[TEXT]
Content starts
If he needs a million acres to make him feel rich, seems to me he needs it 'cause he feels awful poor inside hisself, and if he's poor in hisself, there ain't no million acres gonna make him feel rich, an' maybe he's disappointed that nothin' he can do 'll make him feel rich. - John Steinbeck, The Grapes of Wrath

Tuesday, October 6, 2015

At Some Point in Here I Review Kings in Disguise

We recently celebrated Labor Day again. Seems like we do this every year. These days it's celebrated kind of as a last hurrah of summer. My family and I threw a football around the park and I played a round of disc golf by myself because I don't have friends.

The park was full of revelers whose favorite past-time was, as far as I could tell, plopping a blanket down right in the middle of someone else's activity and then complaining about it. Also barbecuing.
Content ends
[INPUT DATA]
Content starts
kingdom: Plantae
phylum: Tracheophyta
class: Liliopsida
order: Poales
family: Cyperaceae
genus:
Content ends
[WHAT YOU ARE ASKED TO DO]
Copy out everything in the blog post from "The park was" down to "it. Also barbecuing.", swapping "blanket" for "towel". The rows are not needed for anything here.

[SOLUTION FOR THIS EXERCISE]
The park was full of revelers whose favorite past-time was, as far as I could tell, plopping a towel down right in the middle of someone else's activity and then complaining about it. Also barbecuing.